Three faculty members at the University of Texas at Austin filed a lawsuit against the university and the state on Wednesday that asks a federal judge to block the state’s “campus carry” law before students return to the campus next month, The Texas Tribune reports.
Under the law, which was approved last year and takes effect on August 1, public universities will be required to allow holders of concealed-handgun licenses to carry their weapons inside most buildings and classrooms, with only limited restrictions. The president of UT-Austin, Gregory L. Fenves, personally opposes the law, but as required has approved rules for how it will be carried out on the flagship campus.
Mr. Fenves is named as a defendant in the lawsuit, along with members of the University of Texas system’s Board of Regents and the state attorney general.

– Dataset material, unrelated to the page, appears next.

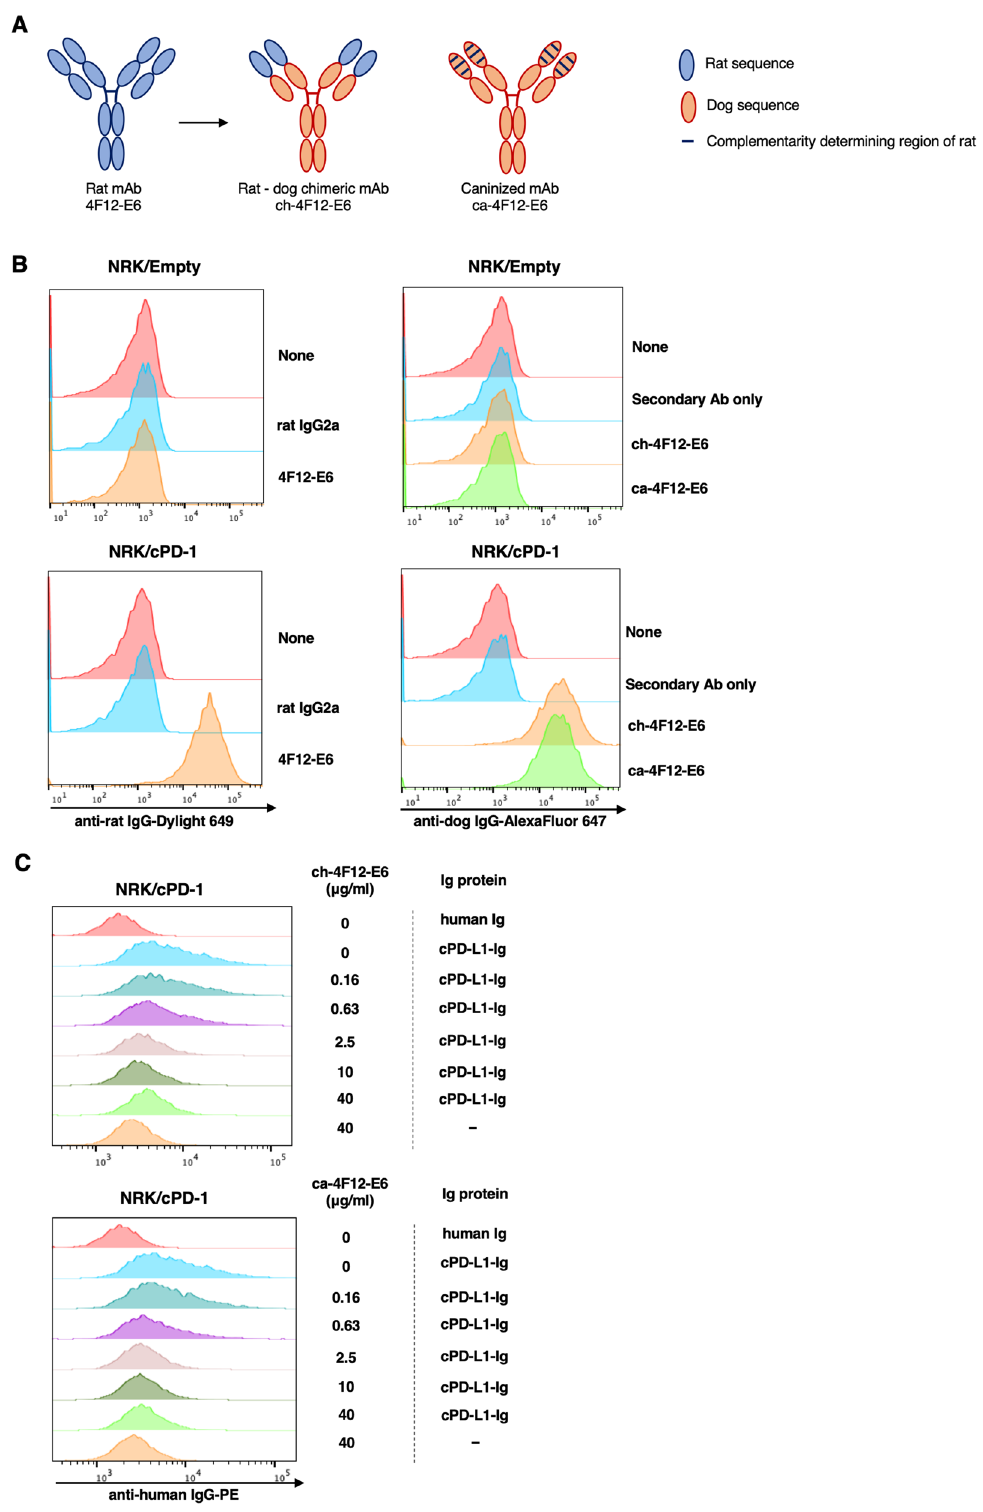
Figure 1. Establishment of chimeric and caninized anti-PD-1 monoclonal antibodies. ( A ) Schematic overview of rat monoclonal antibody (mAb) 4F12-E6, rat-dog chimeric mAb ch-4F12-E6, and caninized mAb ca-4F12-E6. ( B ) NRK cells expressing canine PD-1 (NRK/cPD-1) were stained with 40 μg/ml of rat IgG2a isotype control, 4F12-E6, ch-4F12-E6, or ca-4F12-E6 followed by incubation with secondary antibodies, anti-rat IgG-Dylight 649, or anti-dog IgG-AlexaFluor 647. As a control, cells were stained with anti-dog IgG-AlexaFluor 647 without primary antibody (indicated as Secondary Ab only). No antibodies bound to NRK cells transfected with empty vector. ( C ) NRK/cPD-1 cells were pre-incubated with dose-titrated monoclonal antibodies for ch-4F12-E6 or ca-4F12-E6, and, after washing, incubated with 40 μg/ml of cPD-L1-Ig or human Ig. Cells were then stained with secondary antibody anti-human IgG-PE. Representative data from at least two biological replicates are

The plaintiffs — Jennifer Lynn Glass, a professor of sociology; Lisa L. Moore, a professor of English; and Mia Carter, an associate professor of English — say in the lawsuit that they teach courses that touch emotional issues like gay rights and abortion, and that the possibility of guns on the campus could stifle class discussion and violate their First Amendment rights to academic freedom.
They also challenge whether the Texas law passes muster under the Second Amendment. The lawsuit argues that the burden is on state and university officials to show that the policy allowing the concealed carrying of handguns on campuses is “well-regulated.” It adds: “Current facts indicate that they cannot do so.”

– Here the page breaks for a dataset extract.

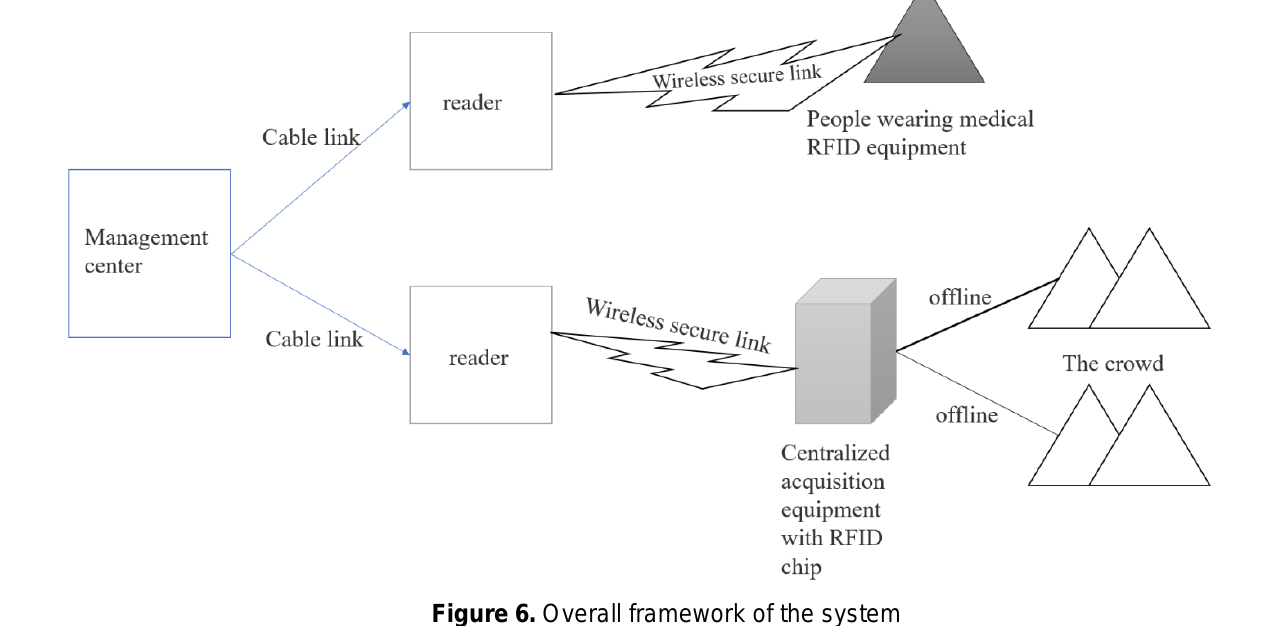
Figure 6. Overall framework of the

The plaintiffs also contend that the current provisions for campus carry in Texas violate their 14th Amendment right to equal protection of the law, by forcing them to permit concealed carry in their classrooms.
They want the court to issue a temporary order blocking the law before the fall semester begins, on August 24, and to issue permanent orders that would prohibit any state law or regulation that would require them to allow concealed carry in their classrooms, or that would punish them for trying to bar it.
Neither the university nor the attorney general had any immediate comment on the lawsuit.
In a statement emailed to reporters, the group Students for Concealed Carry declined to comment on what it called the “absurd constitutional arguments raised by this lawsuit,” saying it would leave that response “to the nation’s legal experts.”
Antonia Okafor, the group’s Southwest regional director, is quoted in the statement in response to the lawsuit’s assertion that the Texas policy is “dangerously experimental.” That suggestion, she said, “is, on its face, laughable,” as concealed carry has been allowed elsewhere in Texas for more than 20 years. “To put it in terms these professors should understand,” she said, “the clinical trials are over, and campus carry has been shown to pose little risk to public safety.”